Templates everywhere

Philippe Sigaud philippe.sigaud at gmail.com
Sun Mar 14 15:20:33 PDT 2010


On Sun, Mar 14, 2010 at 21:29, Walter Bright <newshound1 at digitalmars.com>wrote:

> Philippe Sigaud wrote:
>
>> 1- thanks Walter for opening new vistas to me. Doing templated code
>> in D is so fun and powerful that you transformed forever the way I
>> look at problems.
>>
>
> Years ago, although I had implemented templates for C++, I didn't "get"
> them. Not at all. I didn't even plan to put templates in D, because they
> seemed overly complex, ugly, and had little value.
>

That's interesting to know that you could implement templates, without
understanding them.


I eventually realized that what was preventing me from understanding C++
> templates was the syntax. Change the syntax, and what is happening suddenly
> becomes obvious.
> (snip)
> Yes, it looks like a trivial change, and perhaps it is.
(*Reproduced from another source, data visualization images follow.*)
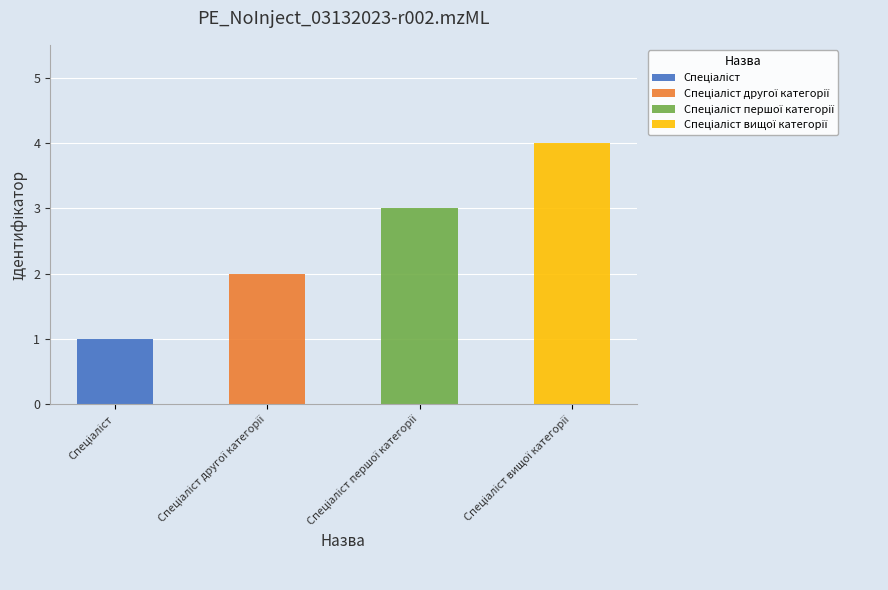

True or false: the data shows 3 at Спеціаліст другої категорії.

False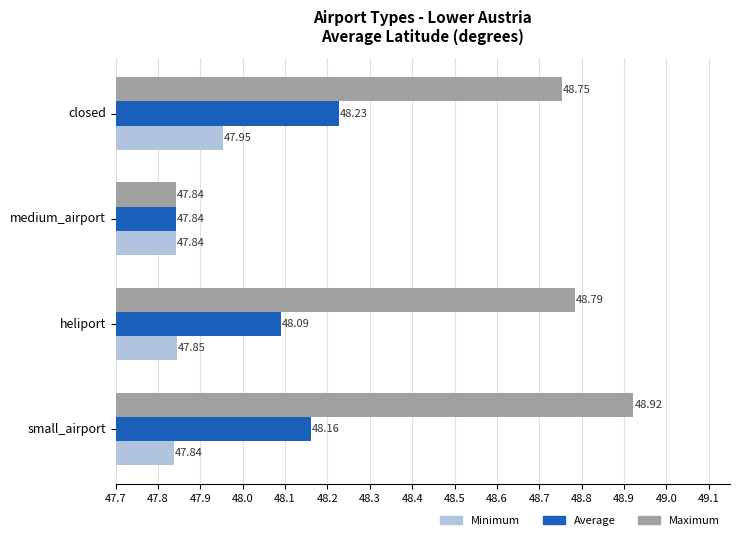

At which category does the chart reach its peak across all series?

small_airport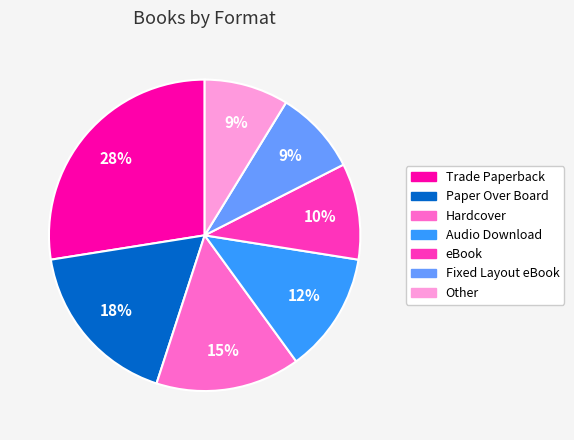

Count the number of slices in the pie.

7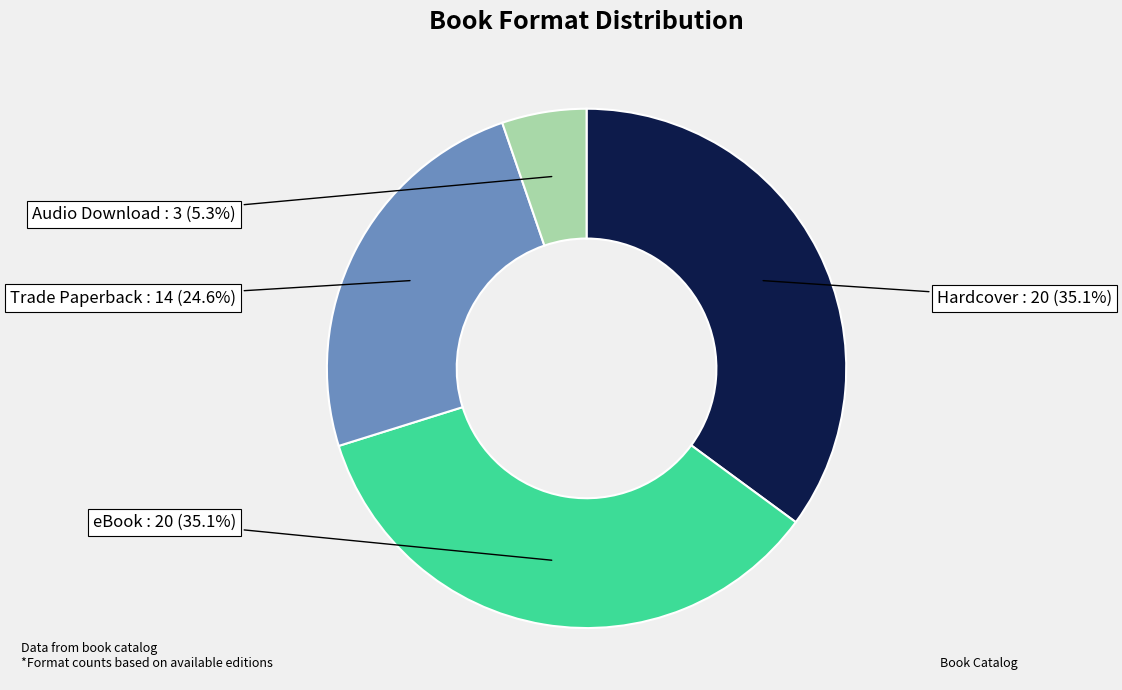

Does any single category account for the majority?

No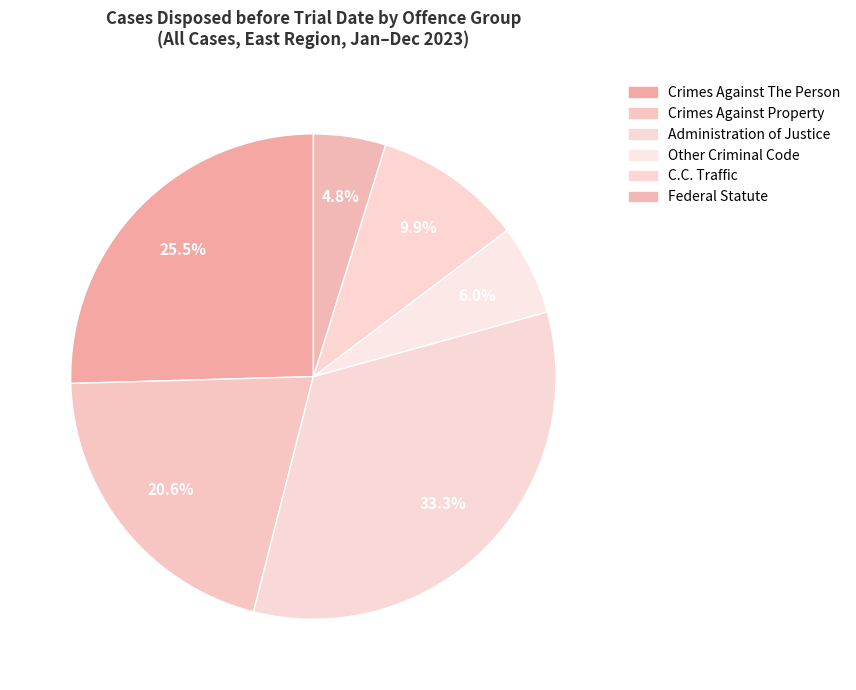

To the nearest percent, what is the difference between the largest and smallest slice percentages?

28%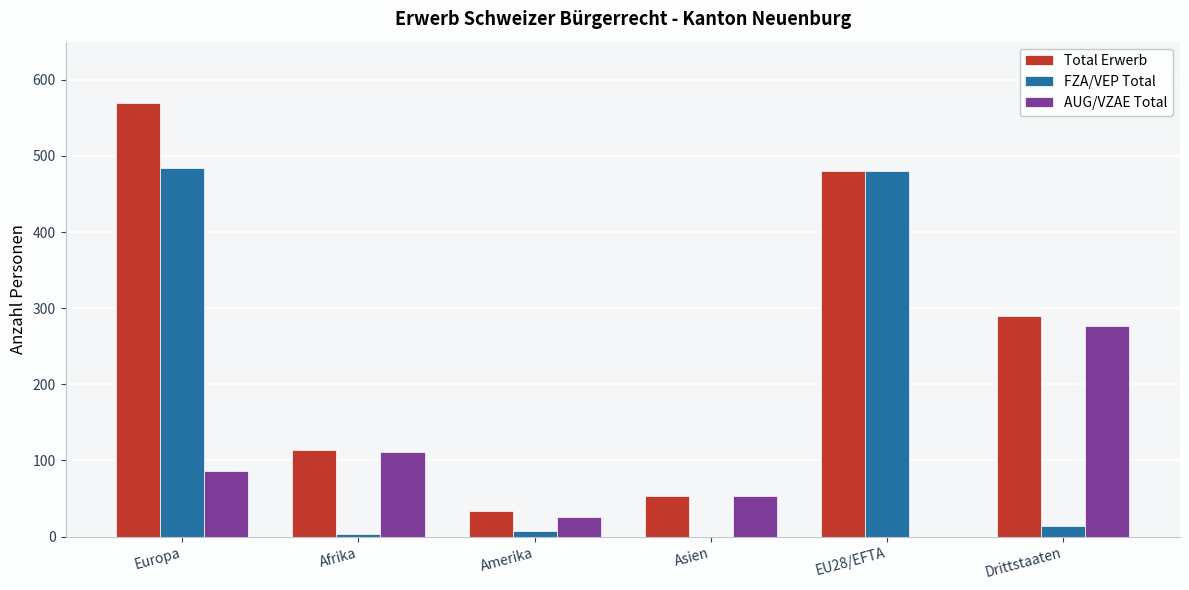

What is the maximum value shown in the chart?

570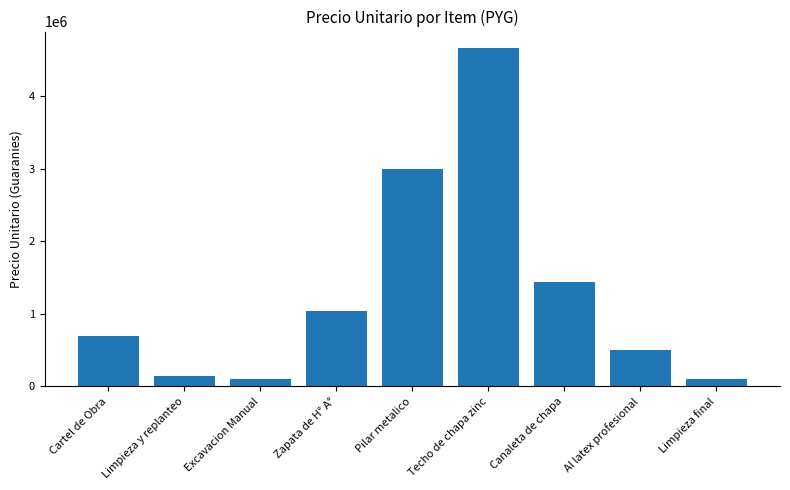

Between Excavacion Manual and Al latex profesional, which is larger?

Al latex profesional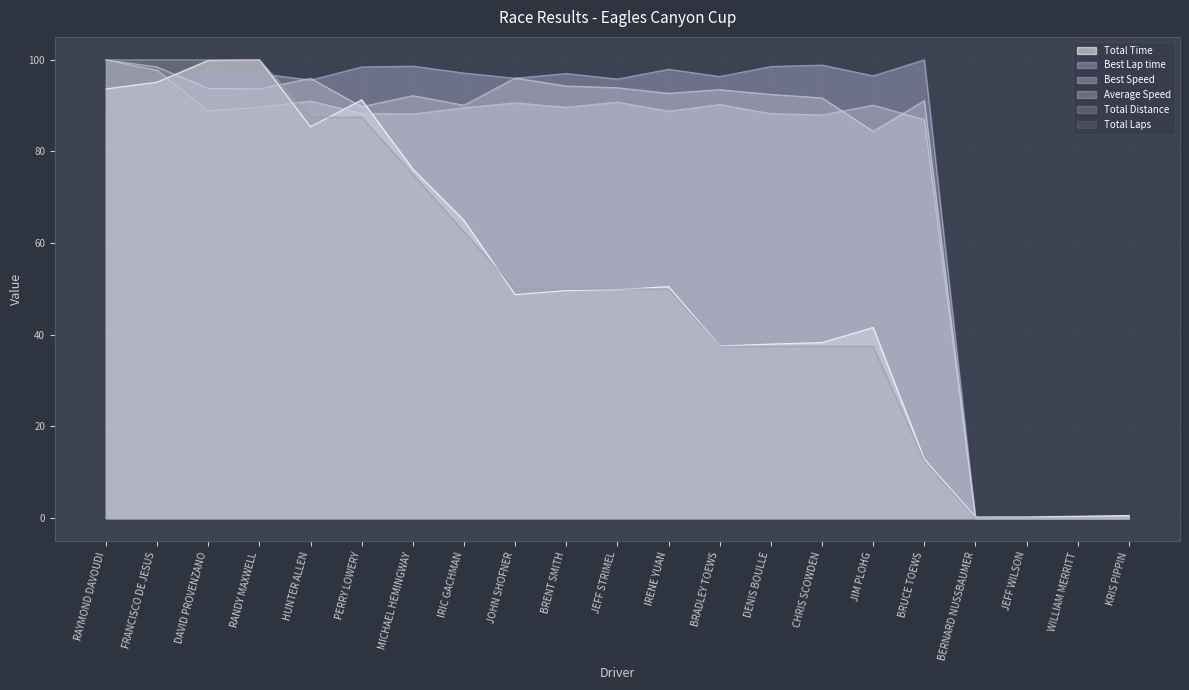

What is the average value of the Total Distance series?

51.2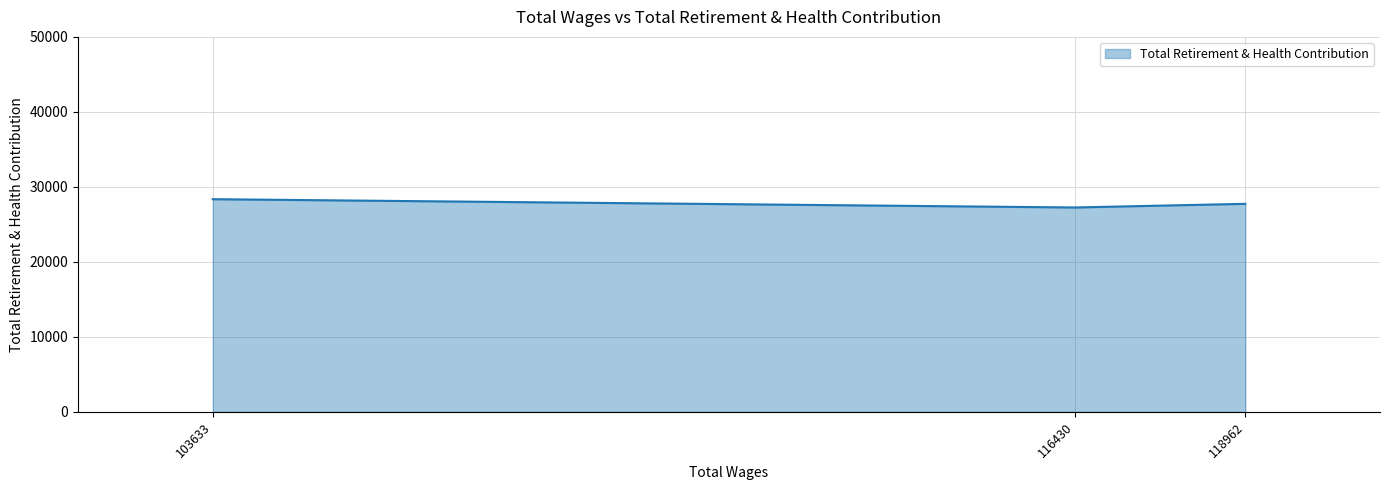

How many distinct data groups are displayed?

1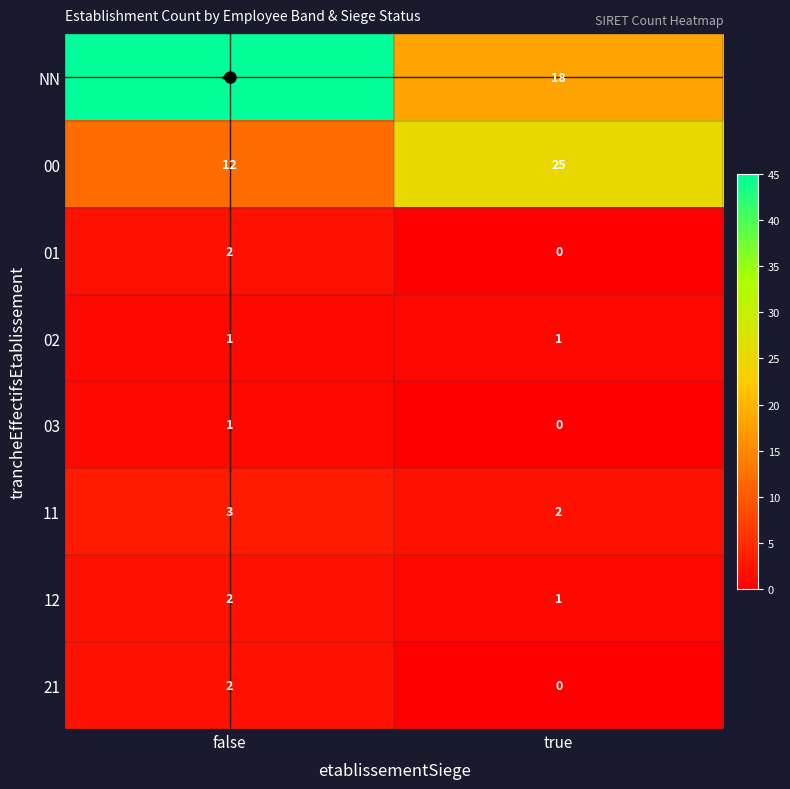

Between false and true, which series saw the biggest shift?

NN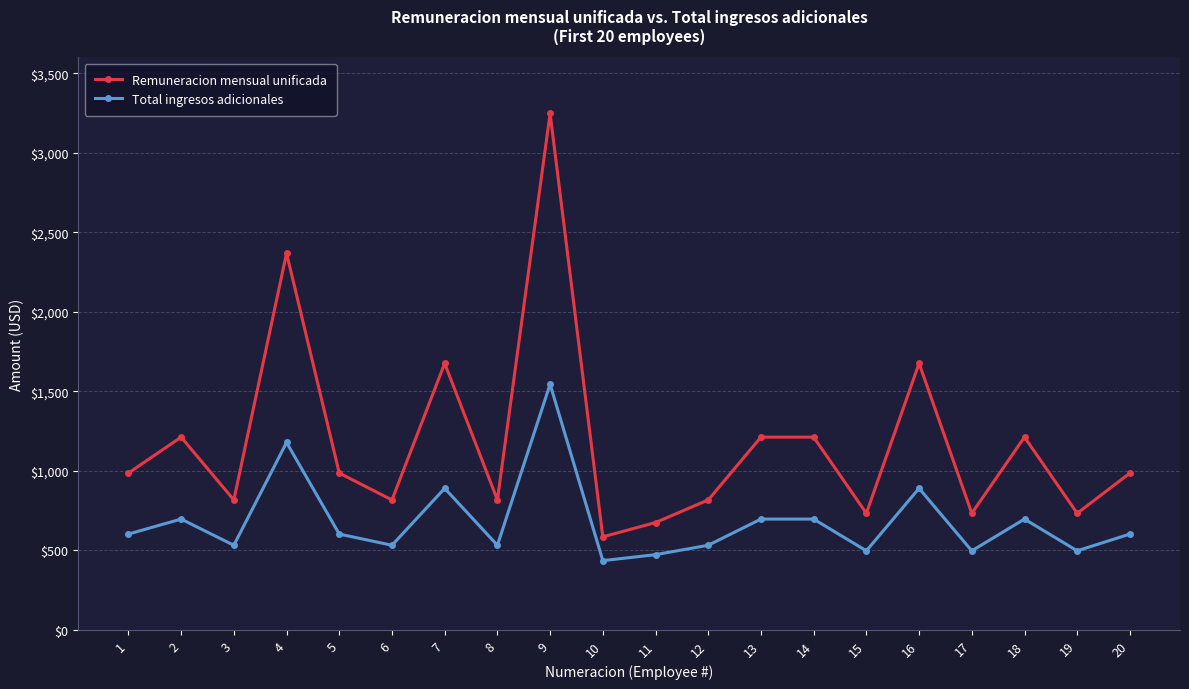

Reading right to left, transcribe all the data shown in this chart.

Remuneracion mensual unificada: 20=986.0	19=733.0	18=1212.0	17=733.0	16=1676.0	15=733.0	14=1212.0	13=1212.0	12=817.0	11=675.0	10=585.0	9=3247.0	8=817.0	7=1676.0	6=817.0	5=986.0	4=2368.0	3=817.0	2=1212.0	1=986.0
Total ingresos adicionales: 20=602.5	19=497.1	18=696.7	17=497.1	16=890.0	15=497.1	14=696.7	13=696.7	12=532.1	11=472.9	10=435.4	9=1544.6	8=532.1	7=890.0	6=532.1	5=602.5	4=1178.3	3=532.1	2=696.7	1=602.5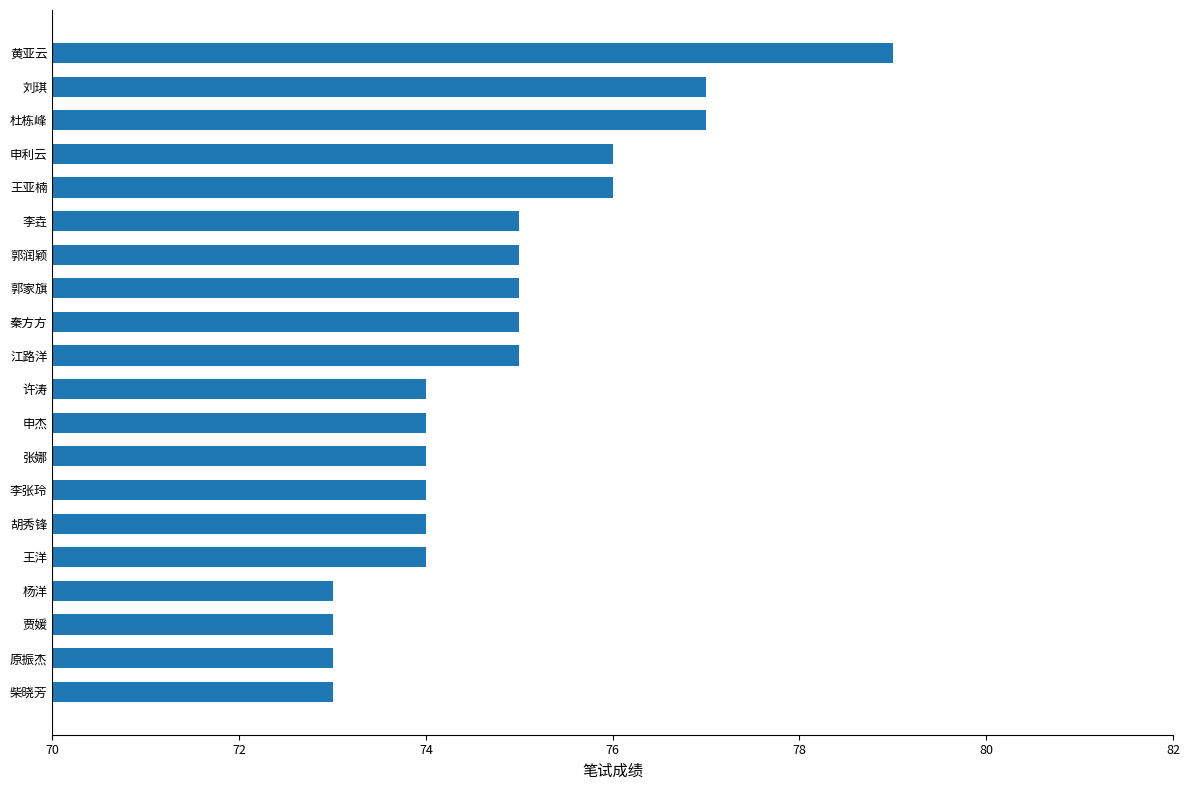

Between 申利云 and 申杰, which is larger?

申利云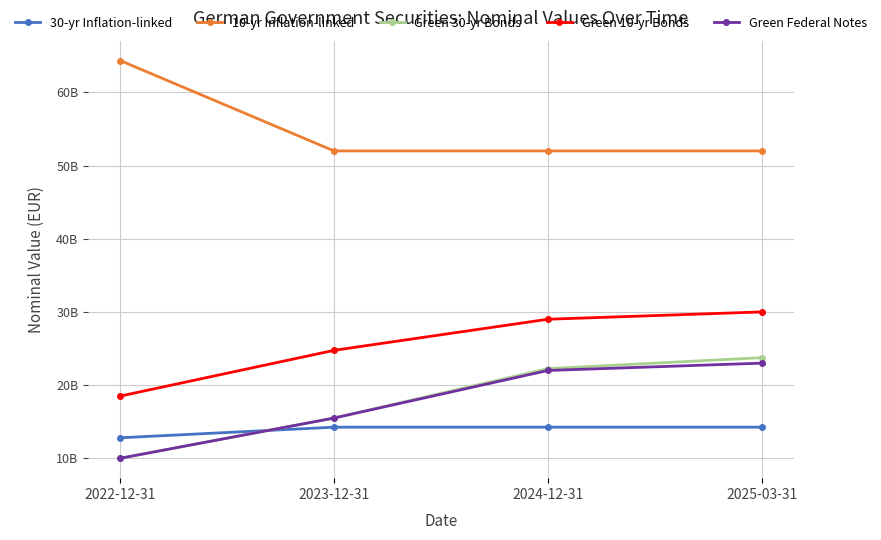

At which label is Green Federal Notes closest to 16500000000?

2023-12-31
But it makes a
> world of difference, because it now looks like something I do get - a
> parameter list to something.
>

That's my first 15' with D right there, Walter.
It may be due to my not knowing what 'template' means in English at the time
I was exposed to them in C++. But reading the D docs, it became clear that
they were just 'potential code', waiting to be created, with parameters
governing what could happen.



> I had another epiphany from watching Scott Meyers give a presentation about
> an application for templated type lists in C++. Nearly the full hour was
> spent detailing a titanic struggle with the syntax. I suddenly realized that
> the whole presentation would have been over in 5 minutes if the syntax of
> type lists was simply that of an array of types. We already understand
> arrays of values, so why should an array of types be any different?
>

Seconded, and thanks again for making that accessible.
I was looking at Boost MPL (Meta-Programming Library) a few days ago, and
thinking "How complicated the C++ syntax makes all this". I consider the MPL
one of the most impressive part of Boost, but I don't think I'll ever use
it. I have trouble extracting the intent among all the syntactic noise.

Whereas in D, the first time I read some of Andrei's templates, (something
akin to staticMap!(Unqual, Types)) the meaning was clear.

The third 'leg' on which D templates rest is the alias parameters. I can
have access to any symbol, including other templates?  Oh yes!